神官
夜が明けるのを待ち、出立する。
アルフの格好は、背嚢と鉄球を背負い、ヴェラを両腕に胸の前で抱いている。ヴェラの靴擦れが酷くならぬようにという配慮だ。アルフはこの姿を別段不都合には感じなかった。何故なら、彼には強靭な身体の筋力があったからだ。どう、他人に見られるか、までは考えていなかった。
なので、行き交う人々の好奇の視線に彼は首を傾げていた。
「重くは無いのですか?」
しばらく歩くとヴェラが問う。
「君は軽い。羽毛のようだ」
アルフはそう言うと、鉄の靴を鳴らし、国境目指して歩みを再開した。
今日も野宿になる。街道を行くのは仕方ないが、通りにある村々ではさっそく指名手配の人相書きなどが貼り出されているだろう。ヴェラに旅に適した靴が欲しかった。
白装束を身に纏った一人の神官が現れたのはその時だった。
その人影を前方に見るや、アルフの勘が並々ならぬ力の持ち主だと彼自身に告げていた。
まず目立ったのは、あらわにした金色の髪であった。神官は年の若い男だった。アルフより少し年下の二十代半ばほどだろうか。好奇な視線を向けず、その男は驚いたように言った。
「申し、もしや、怪我をなさっておいでか?」
腰には木の棍棒を提げている相手はこちらを凝視していた。整った顔立ちにある大きなサファイアのような瞳がこちらを凝視している。すれ違えるとかと思ったが、そうはいかず、既に接敵状態で、アルフには都合の悪い間合いに入っていた。
「靴擦れをな」
アルフは言葉を選びながら答えた。
「歩けぬほどの靴擦れ、確かにその高級そうな靴では旅はいささか無謀でしょうね」
神官はそう言うと、視線をヴェラからアルフに移した。相手が背中に背負っている鉄球に気付いているかはまだ分からない。正体がバレるのを嫌い、アルフは背を見せなかった。
「ここで会ったのも何かの縁、私が治して進ぜようか?」
神官は癒しの魔術、いや、彼らは秘術と呼ぶがそれを使う。信仰の力が強ければ強いほど術の威力は増し、もしかすれば死人すらも生き返らせることが可能になるやもしれない。
「お願いするわ」
悩むアルフの懐の中でヴェラが言った。
「分かりました」
神官はそう言うとアルフを見た。秘術を施して良いのか承諾を待っているのか。それとも支払いを待っているのか。
「金貨何枚だ?」
「靴擦れ程度でお金は取りませんよ。そうなれば我が主神が私に怒りの裁きを下すでしょう」
神官の男は近付き、ヴェラの足を見ると、ブツブツと詩のような言葉を唱え始めた。神官の右手が白い光りに染まった。発光するそれこそが秘術である。アルフも戦場で衛生兵代わりの雇われ神官達を何人も見て来た。神官がヴェラの足に光る手を近付ける。傷が塞がる光景は何度も見て来たが、それでも奇跡だと思う。魔術師の魔法と一緒にしてはいけないのだ。そう思わせる。
「もう大丈夫」
神官が、もしアルフが普通の女なら恋に落ちる笑顔で言った。
「ありがとう。アルフも」
ヴェラはそう言い地面に降り立った。
「この先に村があります。そこで靴を変えると良いでしょう。旅人用の装備なら間違いなく取り扱っていますよ」
どこまでも微笑みを絶やさない男だった。何人の女が彼に思いを寄せただろうか。気取らず誠実そうな面構えも好感が持てた。
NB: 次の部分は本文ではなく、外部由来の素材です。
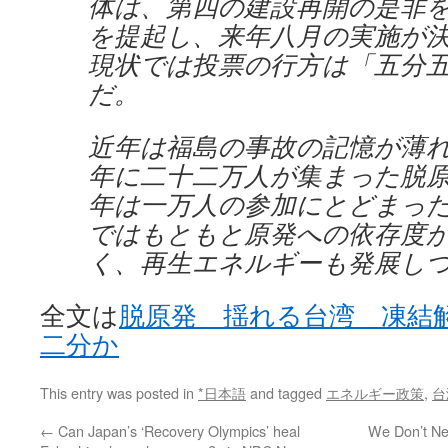
体は、第四の建設再開の是非
を提起し、来年八月の実施が
現状では投票の行方は「五分
だ。
近年は福島の事故の記憶が薄
年に二十二万人が集まった脱
年は一万人の参加にとどまっ
ではもともと原発への依存度
く、再生エネルギーも発展し
全文は
脱原発 揺れる台湾 凍
二分か
This entry was posted in
*日本語
and tagged
エネルギー政策
,
台
←
Can Japan’s ‘Recovery Olympics’ heal
We Don’t Ne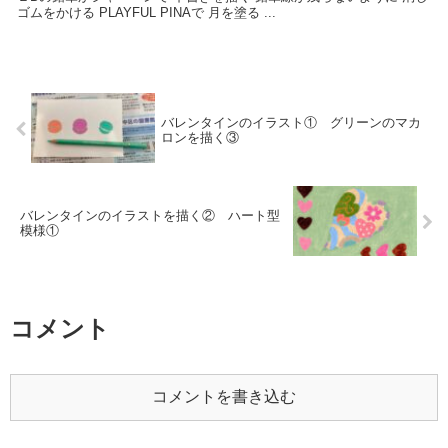
ゴムをかける PLAYFUL PINAで 月を塗る ...
バレンタインのイラスト① グリーンのマカ
ロンを描く③
バレンタインのイラストを描く② ハート型
模様①
コメント
コメントを書き込む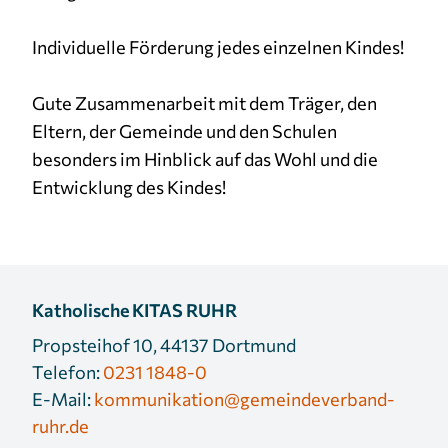
Individuelle Förderung jedes einzelnen Kindes!
Gute Zusammenarbeit mit dem Träger, den
Eltern, der Gemeinde und den Schulen
besonders im Hinblick auf das Wohl und die
Entwicklung des Kindes!
Katholische KITAS RUHR
Propsteihof 10, 44137 Dortmund
Telefon:
0231 1848-0
E-Mail:
kommunikation@gemeindeverband-
ruhr.de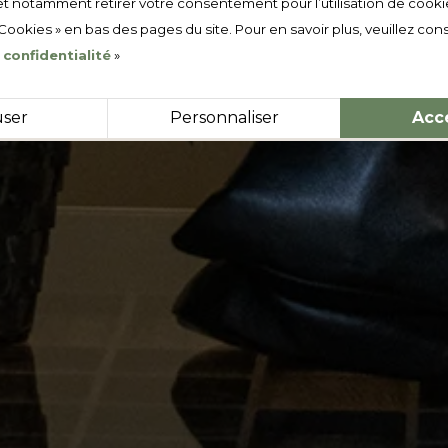
t notamment retirer votre consentement pour l’utilisation de cooki
 Cookies » en bas des pages du site. Pour en savoir plus, veuillez cons
 confidentialité
»
user
Personnaliser
Acc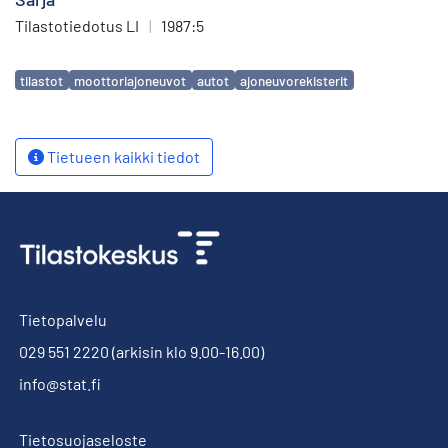
Tilastotiedotus LI
|
1987:5
Avainsanat
tilastot
moottoriajoneuvot
autot
ajoneuvorekisterit
Tietueen kaikki tiedot
Tietopalvelu
029 551 2220
(arkisin klo 9.00-16.00)
info@stat.fi
Tietosuojaseloste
「さて、道を急がねば、ではこれで。あなた方に神の祝福がありますように」
神官はそう言うと歩んで行ってしまった。
その背を惹き付けられた様に見送ると、アルフはヴェラを抱き抱えた。
「今の男が言った通り、次は村に入る。それまでに再び靴擦れを起こすかもしれない」
するとヴェラはアルフの胸の中で頷いた。
そうしてアルフは好奇の目に晒されながらも堂々と街道を歩み始めたのであった。